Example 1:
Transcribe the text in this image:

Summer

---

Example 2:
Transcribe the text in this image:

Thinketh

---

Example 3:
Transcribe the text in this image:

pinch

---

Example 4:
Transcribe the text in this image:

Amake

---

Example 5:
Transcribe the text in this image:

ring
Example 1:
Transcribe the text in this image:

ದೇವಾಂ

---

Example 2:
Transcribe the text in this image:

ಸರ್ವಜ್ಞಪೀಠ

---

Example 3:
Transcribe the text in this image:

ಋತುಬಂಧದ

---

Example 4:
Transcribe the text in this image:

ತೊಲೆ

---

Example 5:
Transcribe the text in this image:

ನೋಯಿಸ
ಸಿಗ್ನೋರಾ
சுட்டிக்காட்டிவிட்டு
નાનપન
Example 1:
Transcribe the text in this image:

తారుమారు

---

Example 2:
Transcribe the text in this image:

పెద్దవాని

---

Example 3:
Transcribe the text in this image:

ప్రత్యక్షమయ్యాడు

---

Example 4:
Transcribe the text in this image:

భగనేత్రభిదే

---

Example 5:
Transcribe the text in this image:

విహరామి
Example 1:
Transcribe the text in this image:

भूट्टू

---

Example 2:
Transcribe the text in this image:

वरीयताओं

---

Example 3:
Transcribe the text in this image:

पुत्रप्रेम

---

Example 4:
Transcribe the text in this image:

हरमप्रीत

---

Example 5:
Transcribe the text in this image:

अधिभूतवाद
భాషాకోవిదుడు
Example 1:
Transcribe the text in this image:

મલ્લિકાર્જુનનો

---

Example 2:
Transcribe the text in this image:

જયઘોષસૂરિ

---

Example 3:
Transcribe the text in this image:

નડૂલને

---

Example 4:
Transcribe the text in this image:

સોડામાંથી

——————————

Reprint the whole listing above exactly.

Example 1:
Transcribe the text in this image:

Summer

---

Example 2:
Transcribe the text in this image:

Thinketh

---

Example 3:
Transcribe the text in this image:

pinch

---

Example 4:
Transcribe the text in this image:

Amake

---

Example 5:
Transcribe the text in this image:

ring
Example 1:
Transcribe the text in this image:

ದೇವಾಂ

---

Example 2:
Transcribe the text in this image:

ಸರ್ವಜ್ಞಪೀಠ

---

Example 3:
Transcribe the text in this image:

ಋತುಬಂಧದ

---

Example 4:
Transcribe the text in this image:

ತೊಲೆ

---

Example 5:
Transcribe the text in this image:

ನೋಯಿಸ
ಸಿಗ್ನೋರಾ
சுட்டிக்காட்டிவிட்டு
નાનપન
Example 1:
Transcribe the text in this image:

తారుమారు

---

Example 2:
Transcribe the text in this image:

పెద్దవాని

---

Example 3:
Transcribe the text in this image:

ప్రత్యక్షమయ్యాడు

---

Example 4:
Transcribe the text in this image:

భగనేత్రభిదే

---

Example 5:
Transcribe the text in this image:

విహరామి
Example 1:
Transcribe the text in this image:

भूट्टू

---

Example 2:
Transcribe the text in this image:

वरीयताओं

---

Example 3:
Transcribe the text in this image:

पुत्रप्रेम

---

Example 4:
Transcribe the text in this image:

हरमप्रीत

---

Example 5:
Transcribe the text in this image:

अधिभूतवाद
భాషాకోవిదుడు
Example 1:
Transcribe the text in this image:

મલ્લિકાર્જુનનો

---

Example 2:
Transcribe the text in this image:

જયઘોષસૂરિ

---

Example 3:
Transcribe the text in this image:

નડૂલને

---

Example 4:
Transcribe the text in this image:

સોડામાંથી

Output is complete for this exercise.